#### WORK TO BE COMPLETED:
Start at the line below containing "25 164 58.03" and stop at the line containing "182 205 53.81". Repeat every line of that stretch exactly, and nothing outside it.

···

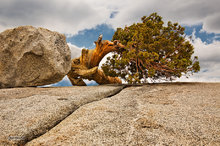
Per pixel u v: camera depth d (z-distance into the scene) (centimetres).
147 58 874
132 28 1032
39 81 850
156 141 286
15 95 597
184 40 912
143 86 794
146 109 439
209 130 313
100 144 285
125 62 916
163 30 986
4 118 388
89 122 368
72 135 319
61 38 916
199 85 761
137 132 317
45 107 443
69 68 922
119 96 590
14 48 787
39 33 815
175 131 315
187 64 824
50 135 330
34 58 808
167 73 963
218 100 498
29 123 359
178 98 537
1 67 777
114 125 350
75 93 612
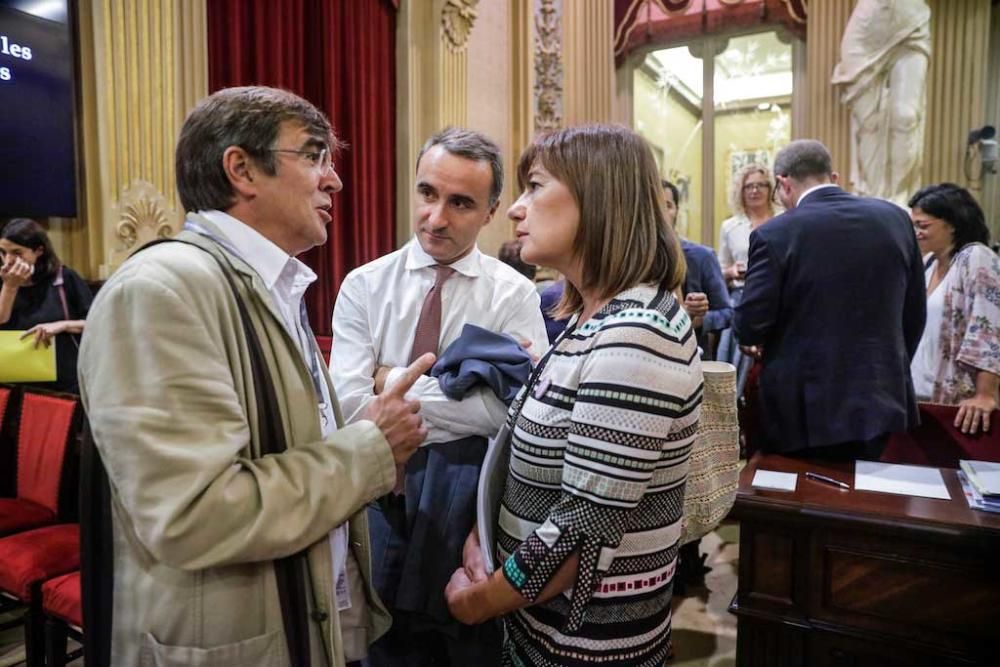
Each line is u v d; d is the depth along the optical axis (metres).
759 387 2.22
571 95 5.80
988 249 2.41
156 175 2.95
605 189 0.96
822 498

···

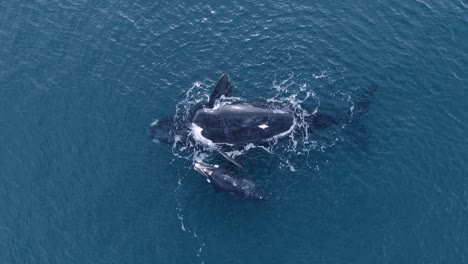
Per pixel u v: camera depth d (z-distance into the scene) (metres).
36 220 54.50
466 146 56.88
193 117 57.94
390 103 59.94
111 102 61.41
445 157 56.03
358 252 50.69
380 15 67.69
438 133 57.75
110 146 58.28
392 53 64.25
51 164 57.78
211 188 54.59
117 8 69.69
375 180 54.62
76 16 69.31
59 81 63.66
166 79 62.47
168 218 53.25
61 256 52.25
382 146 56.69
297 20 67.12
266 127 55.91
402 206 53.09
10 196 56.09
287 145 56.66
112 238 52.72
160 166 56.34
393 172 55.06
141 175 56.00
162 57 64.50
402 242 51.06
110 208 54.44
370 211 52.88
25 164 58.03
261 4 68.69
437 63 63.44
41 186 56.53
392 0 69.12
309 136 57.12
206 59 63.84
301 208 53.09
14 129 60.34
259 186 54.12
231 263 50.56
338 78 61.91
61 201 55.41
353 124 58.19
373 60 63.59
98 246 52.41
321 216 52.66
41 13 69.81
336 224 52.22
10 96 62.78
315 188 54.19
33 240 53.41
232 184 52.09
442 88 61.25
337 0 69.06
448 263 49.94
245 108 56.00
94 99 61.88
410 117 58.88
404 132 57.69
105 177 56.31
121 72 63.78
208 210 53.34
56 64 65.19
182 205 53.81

···

#### TASK SOLUTION:
25 164 58.03
261 4 68.69
437 63 63.44
41 186 56.53
392 0 69.12
309 136 57.12
206 59 63.84
301 208 53.09
14 129 60.34
259 186 54.12
231 263 50.56
338 78 61.91
61 201 55.41
353 124 58.19
373 60 63.59
98 246 52.41
321 216 52.66
41 13 69.81
336 224 52.22
10 96 62.78
315 188 54.19
33 240 53.41
232 184 52.09
442 88 61.25
337 0 69.06
448 263 49.94
245 108 56.00
94 99 61.88
410 117 58.88
404 132 57.69
105 177 56.31
121 72 63.78
208 210 53.34
56 64 65.19
182 205 53.81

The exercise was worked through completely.